> [任务说明]:
请列出下方阅读材料中每个小节的编号和标题。

> [阅读材料]:
****

1.3.7 流式细胞仪检测细胞周期 将处理后的细胞在4℃的70%乙醇中固定4 h。用PBS洗涤2次后，将细胞重悬于含有RNase A和碘化丙啶（10 ng·mL-1和50 μg·mL-1）的柠檬酸盐缓冲液中，并在37℃孵育30 min。用流式细胞仪检测细胞周期。使用ModFit 161 LT 3.0版软件（美国Verity Software House公司）分析数据。

1.3.8 流式细胞仪检测细胞凋亡率 孵育后，收集细胞并在预冷的PBS中洗涤。加入Annexin V和PI在室温下染色15 min，并立即通过流式细胞仪检测细胞凋亡率。

1.3.9 单克隆形成实验 取对数生长期的SKOV3细胞，调整细胞密度为4×102个/mL，每孔2 mL接种于6孔培养板中，在培养箱中培养至细胞贴壁，弃去原有的培养液，分别加入10、20 μmol·L-1虎杖多糖。RPMI1640培养基组作为空白对照组，继续培养48 h后撤去加药的培养基，换成正常的新鲜培养基放于37℃、5% CO2孵箱中继续培养，且每隔2~3 d换液，并于光学显微镜下观察克隆的形成。大约15 d后，6孔板中出现肉眼可见的克隆时终止培养，弃去培养液，用每孔1 mL的PBS清洗2次，每孔加1 mL的4%多聚甲醛固定30 min，弃去固定液，用PBS清洗2次。每孔加入1 mL结晶紫染色液染色20 min左右，然后用PBS缓慢洗去染色液。

1.3.10 TUNEL检测细胞凋亡 将细胞爬片用PBS清洗2次，0.5%Triton X-100室温孵育5 min，加入50 μL TUNEL检测液（TdT酶∶荧光标记液=1∶9）于37℃避光孵育60 min，PBS洗3次，用抗荧光淬灭封片剂封片后于荧光显微镜下观察，用ImageJ图像分析软件进行定量统计分析。

****

> [所给数据行]:
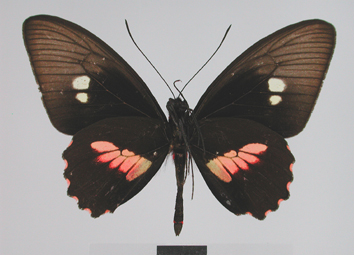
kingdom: Animalia
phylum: Arthropoda
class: Insecta
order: Lepidoptera
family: Papilionidae
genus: Parides
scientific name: Parides eurimedes
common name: True cattleheart
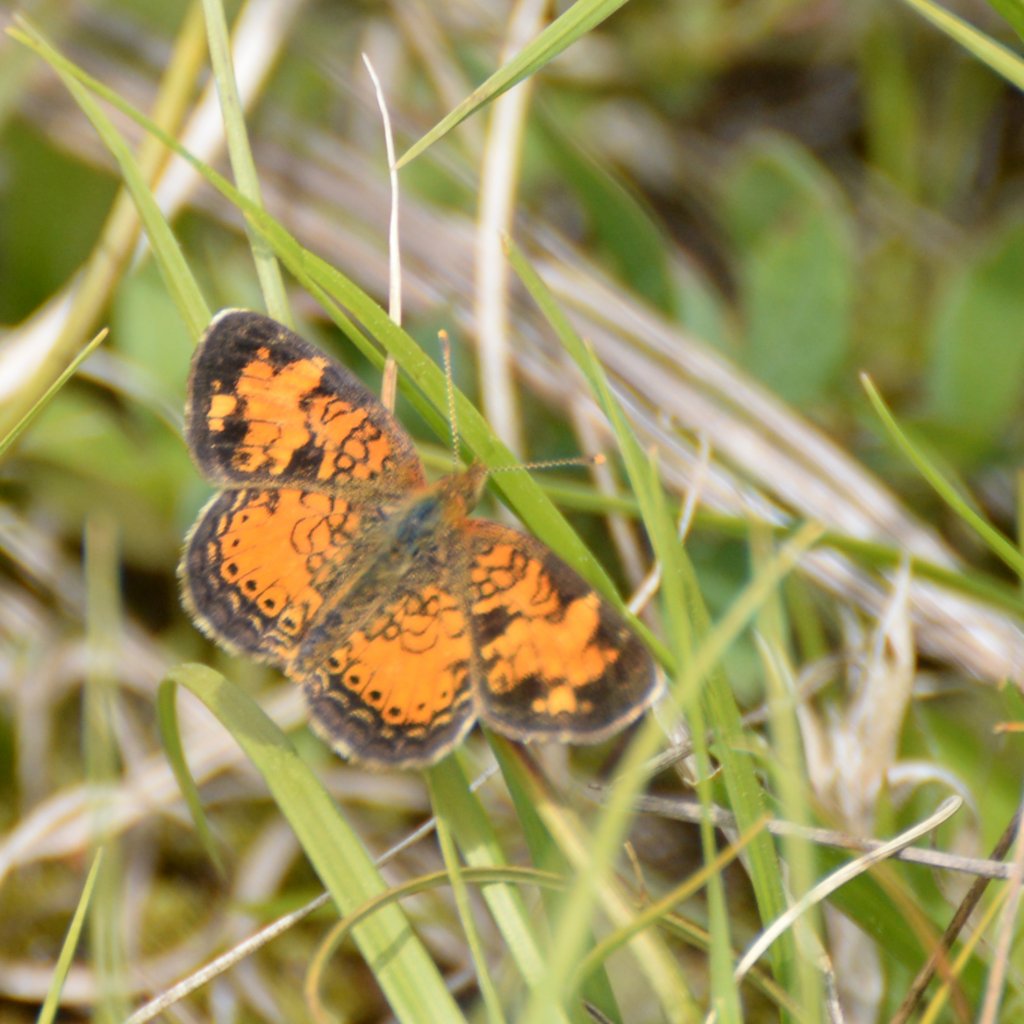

****

> [本题输出]:
1.3.7 流式细胞仪检测细胞周期
1.3.8 流式细胞仪检测细胞凋亡率
1.3.9 单克隆形成实验
1.3.10 TUNEL检测细胞凋亡